__AIM OF THE TASK__. Copy each line in the data that includes the word "right".

__SUPPLIED DATA__.
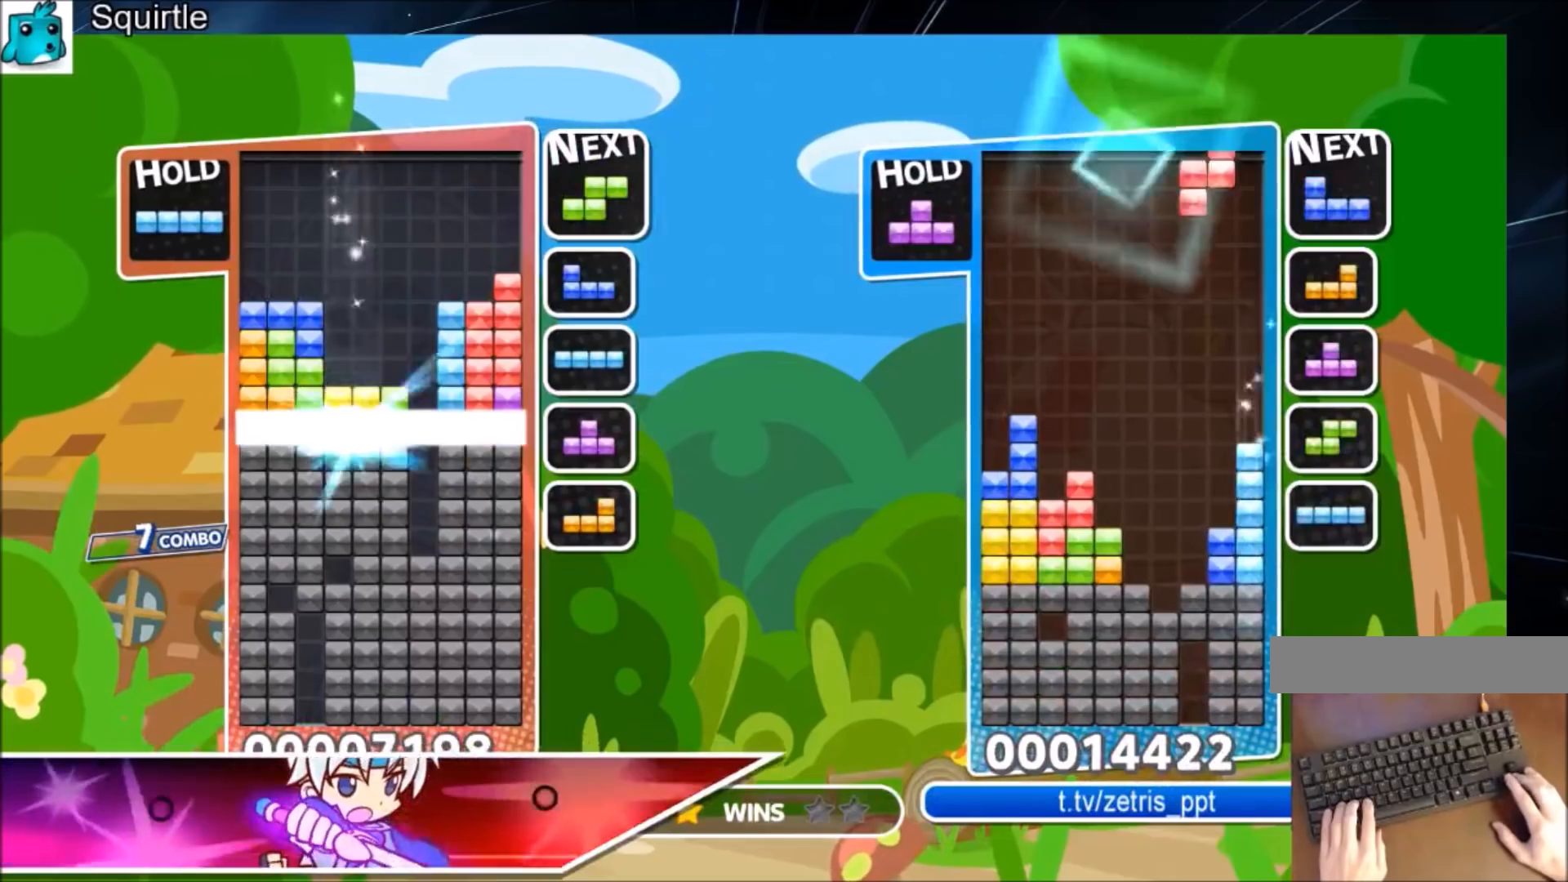
{"keys": [], "events": [[167, "down", "up"]]}
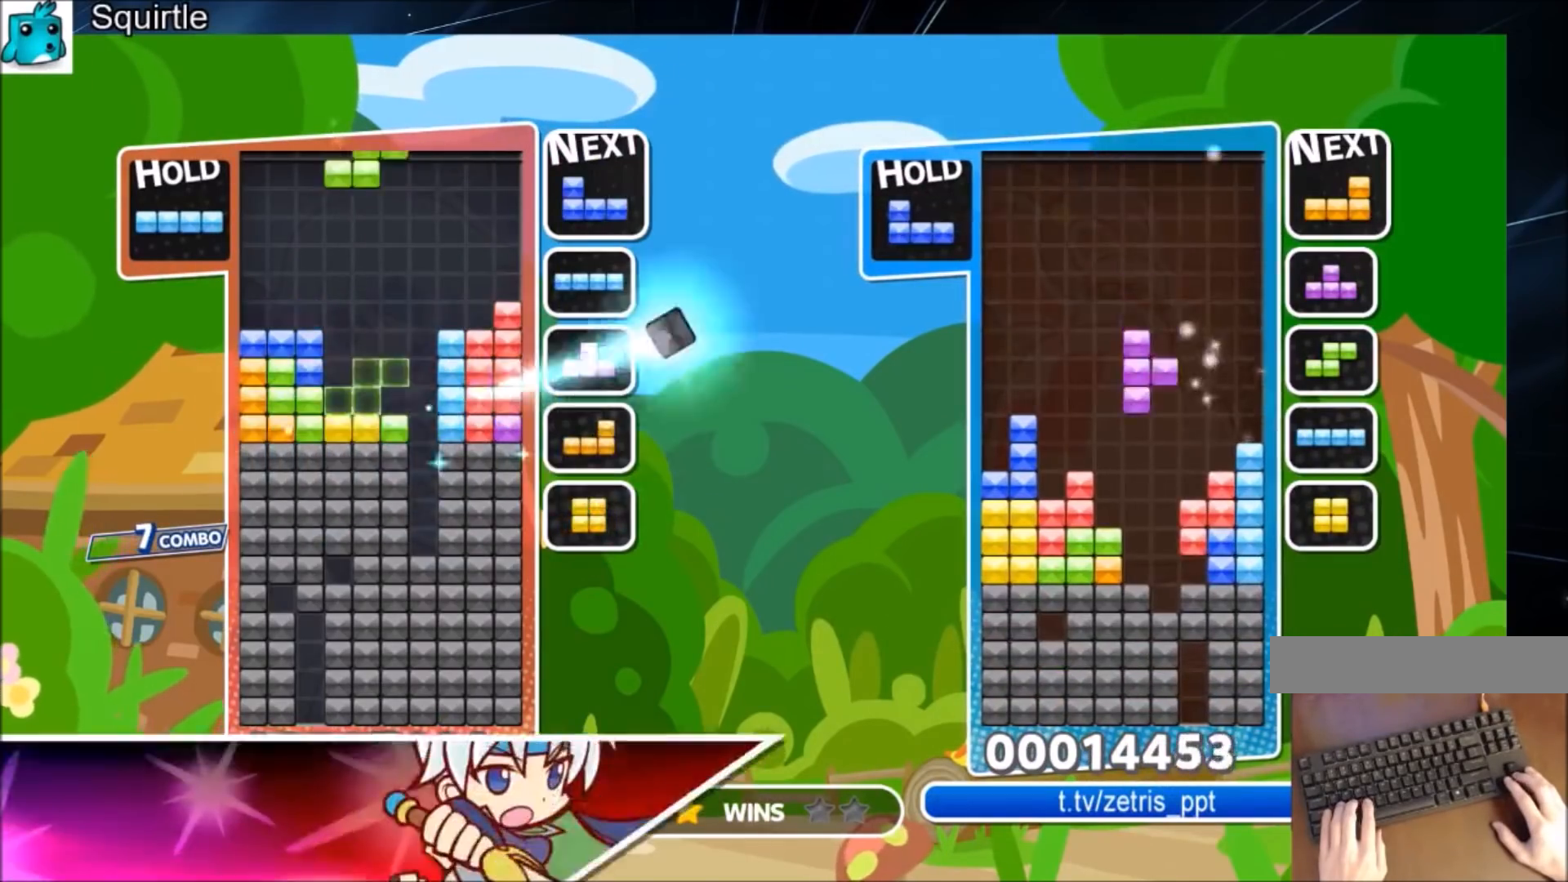
{"keys": ["down"], "events": [[67, "c", "down"], [167, "down", "down"], [167, "right", "down"], [167, "x", "down"], [267, "c", "up"], [267, "right", "up"], [367, "x", "up"]]}
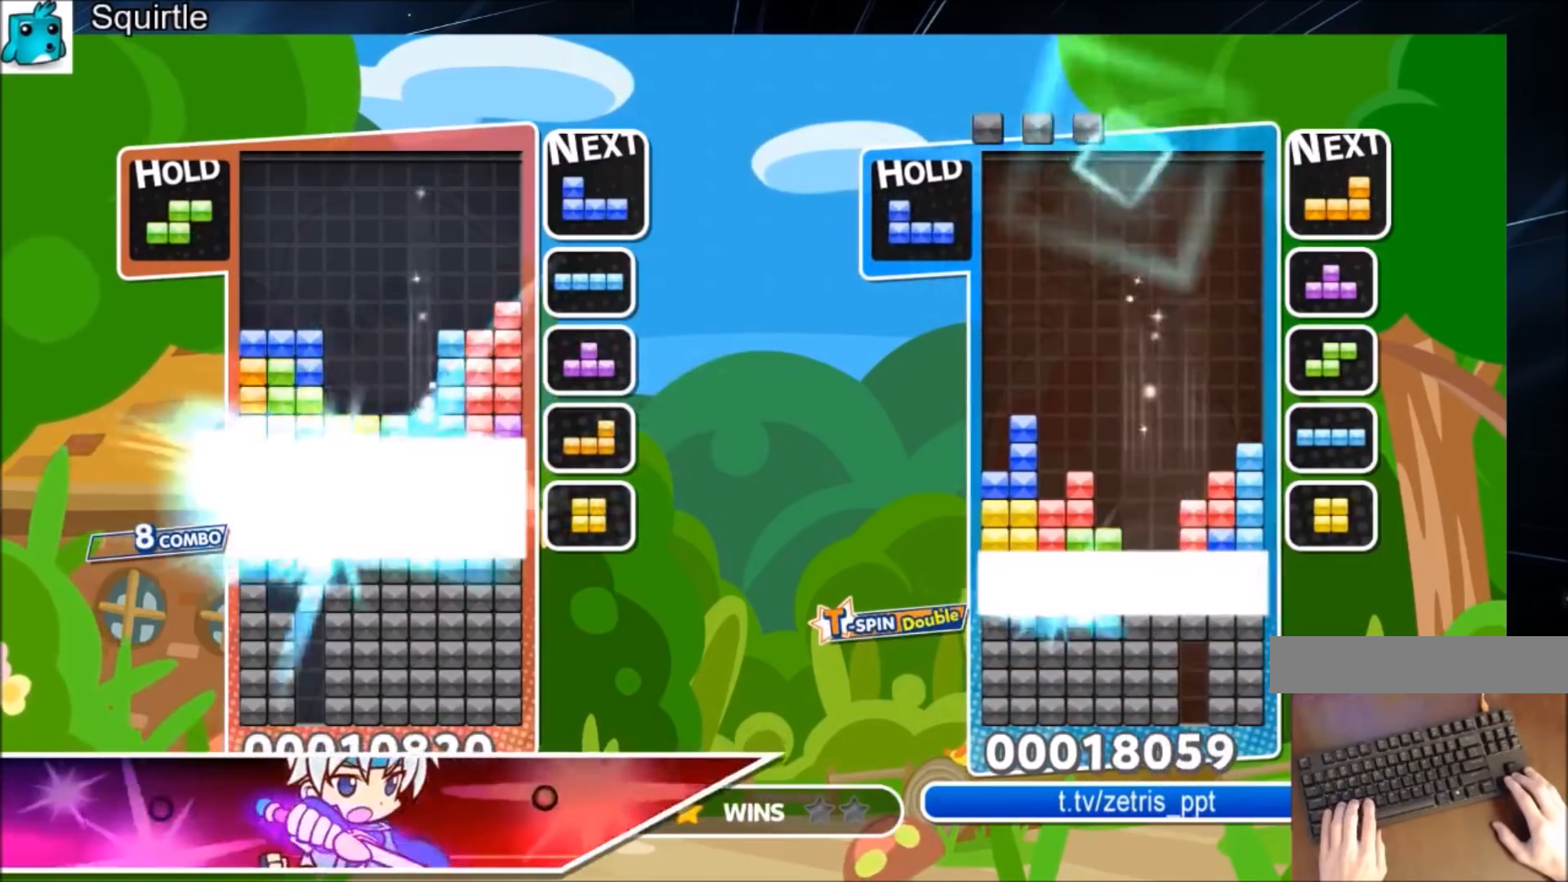
{"keys": [], "events": [[133, "down", "up"]]}
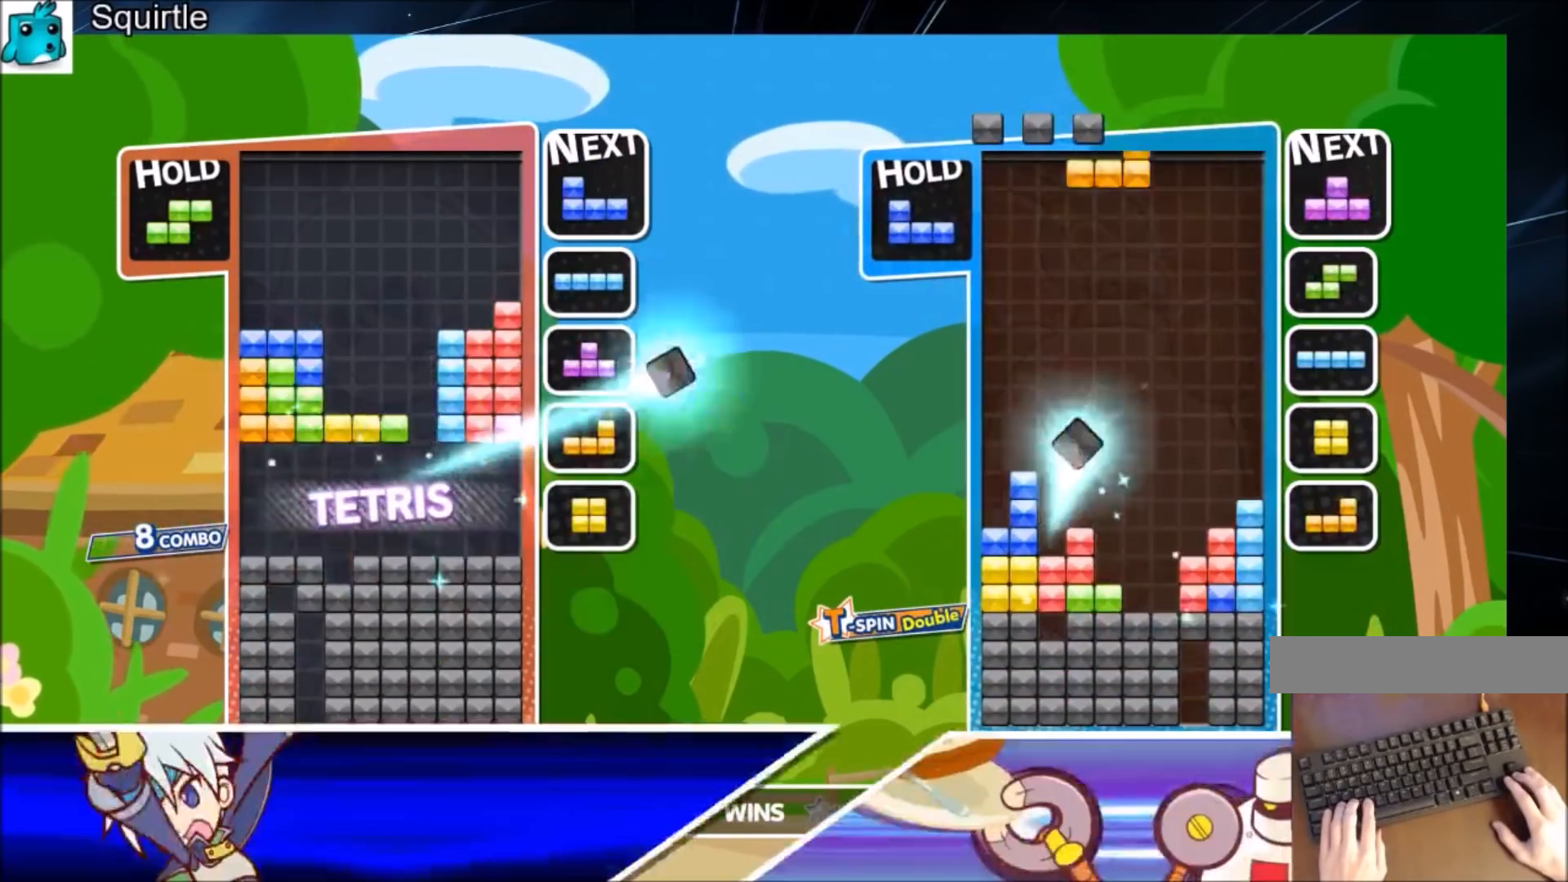
{"keys": ["down", "x"], "events": [[234, "right", "down"], [234, "x", "down"], [334, "right", "up"], [334, "x", "up"], [434, "down", "down"], [434, "x", "down"]]}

__OUTPUT FOR THIS EXERCISE__.
{"keys": ["down"], "events": [[67, "c", "down"], [167, "down", "down"], [167, "right", "down"], [167, "x", "down"], [267, "c", "up"], [267, "right", "up"], [367, "x", "up"]]}
{"keys": ["down", "x"], "events": [[234, "right", "down"], [234, "x", "down"], [334, "right", "up"], [334, "x", "up"], [434, "down", "down"], [434, "x", "down"]]}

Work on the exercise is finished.